■ **Records shown**
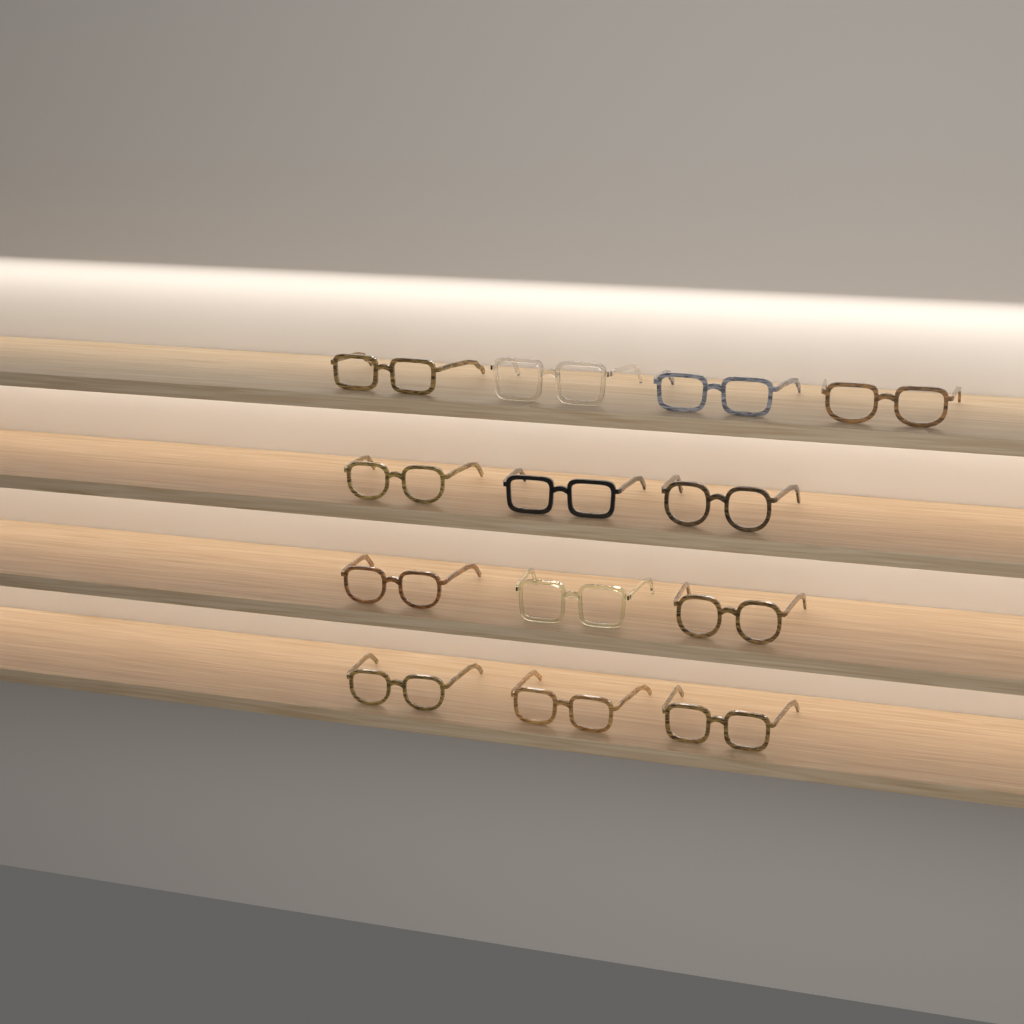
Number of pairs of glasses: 13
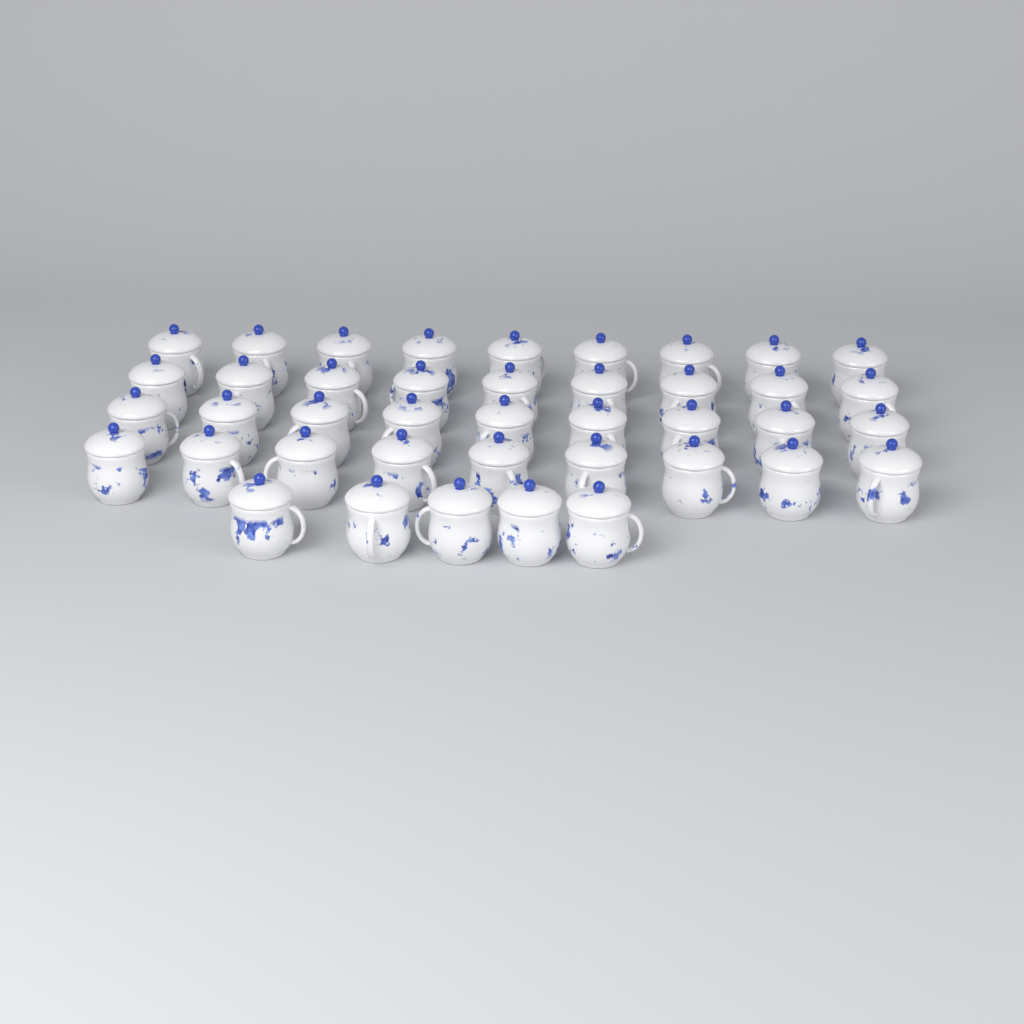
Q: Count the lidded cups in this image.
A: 41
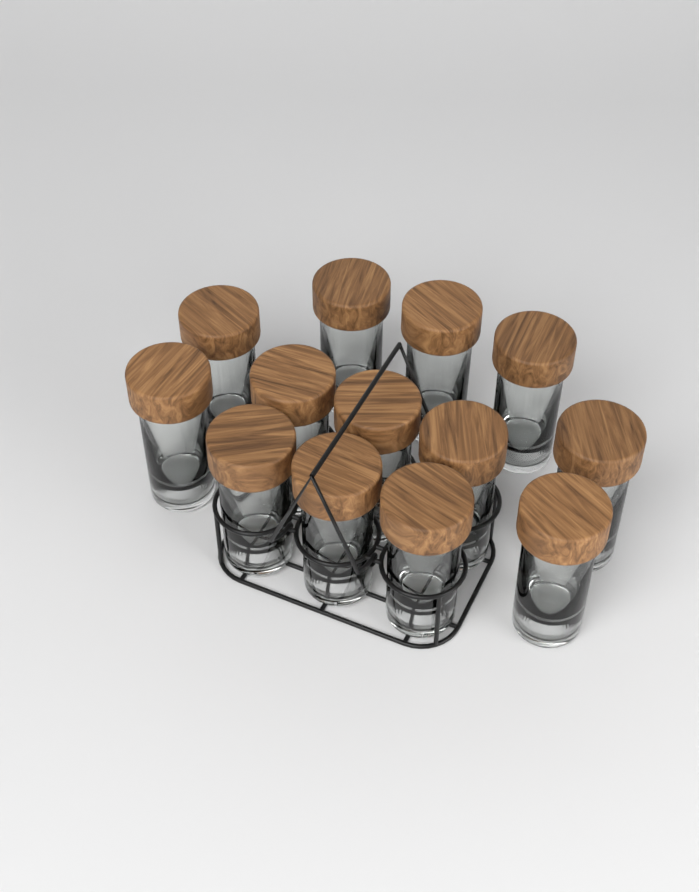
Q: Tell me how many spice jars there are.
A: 13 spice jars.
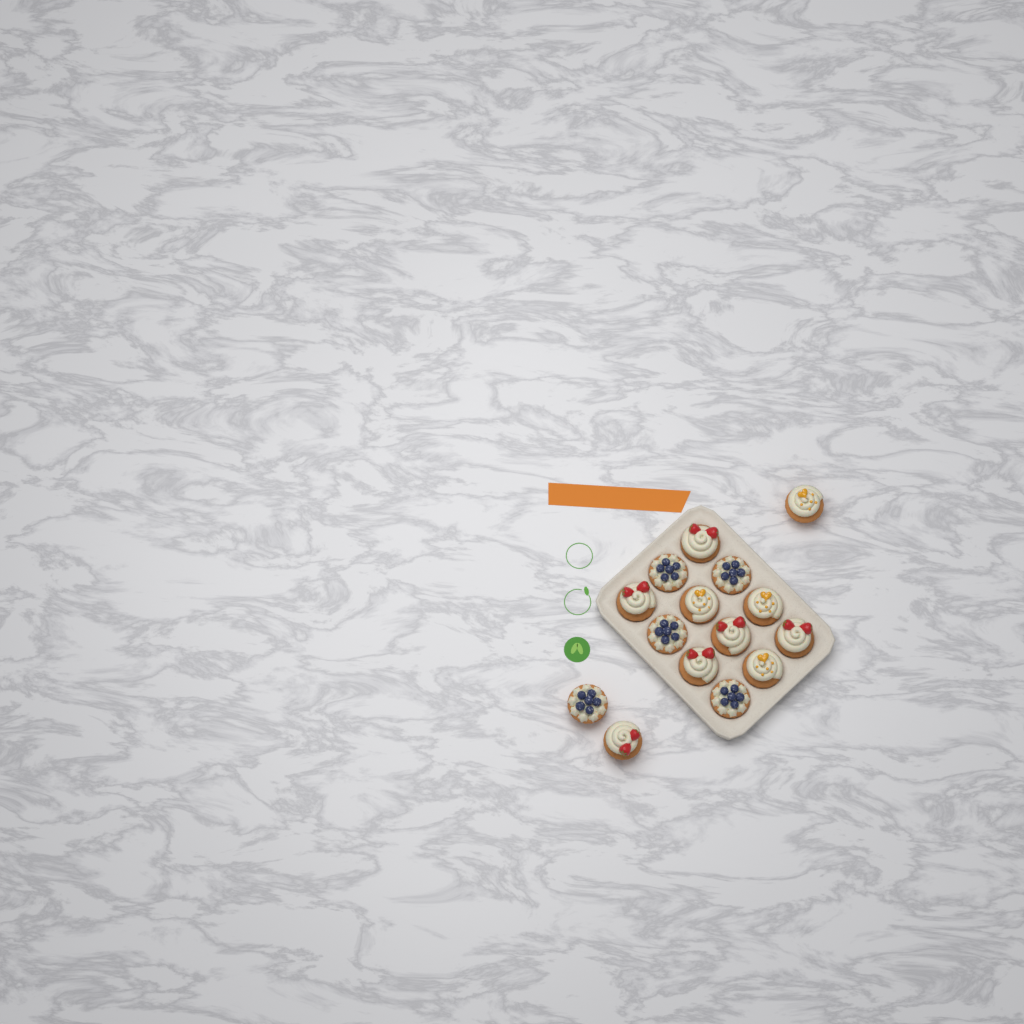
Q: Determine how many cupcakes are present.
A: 15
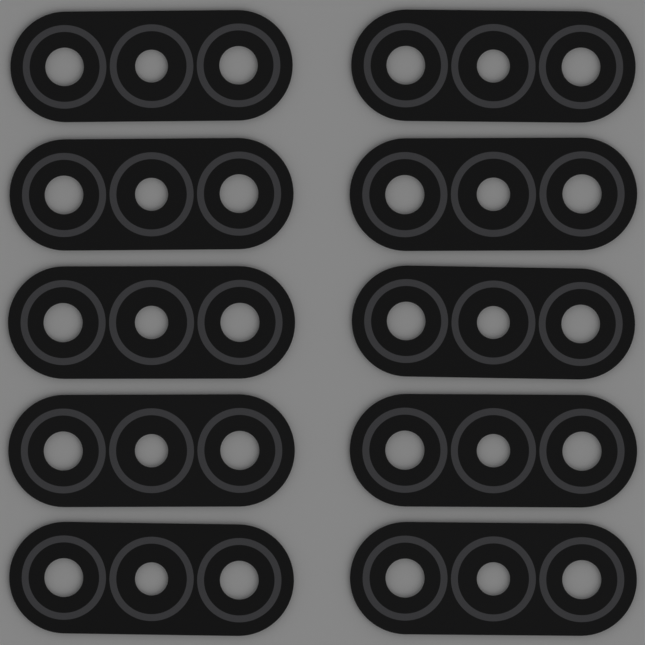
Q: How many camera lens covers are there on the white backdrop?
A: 10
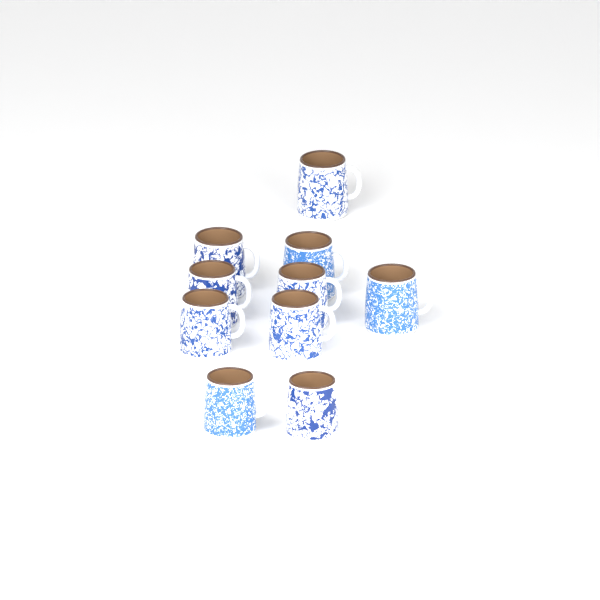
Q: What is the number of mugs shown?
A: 10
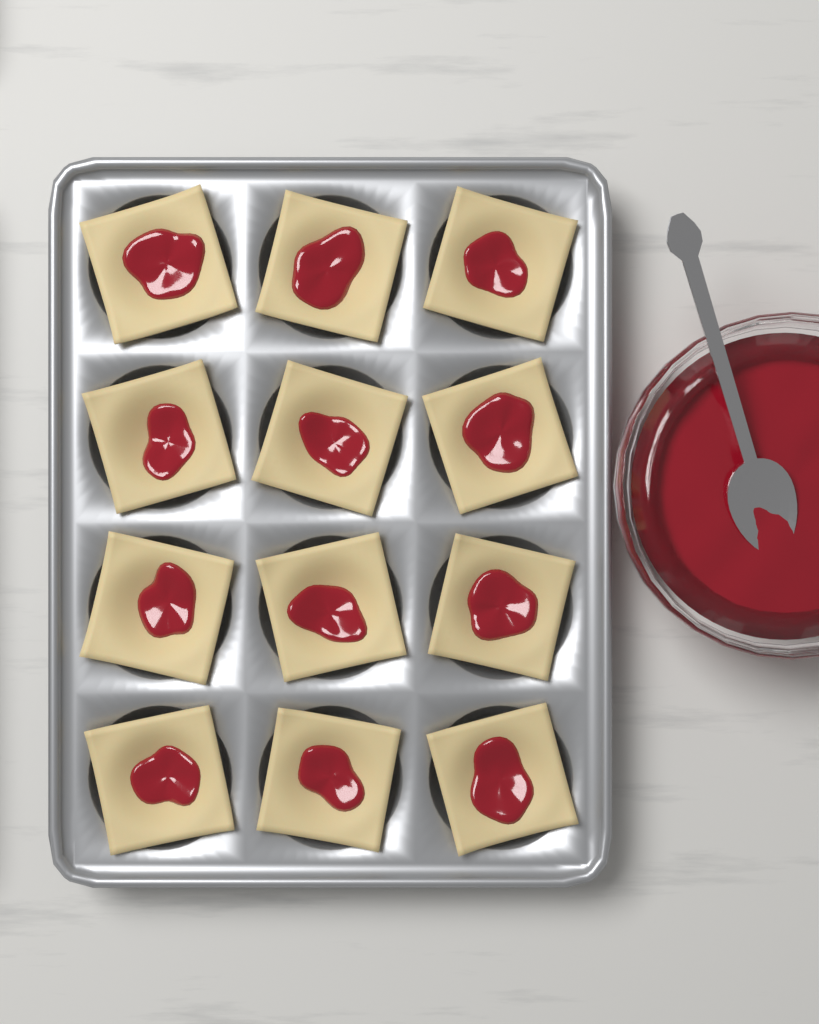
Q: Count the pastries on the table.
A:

■ **What you will do**
Could you copy every line of the material above word for word, leaving out the pictures?

■ **Output for this exercise**
Number of pairs of glasses: 13
Q: Count the lidded cups in this image.
A: 41
Q: Tell me how many spice jars there are.
A: 13 spice jars.
Q: Determine how many cupcakes are present.
A: 15
Q: How many camera lens covers are there on the white backdrop?
A: 10
Q: What is the number of mugs shown?
A: 10
Q: Count the pastries on the table.
A:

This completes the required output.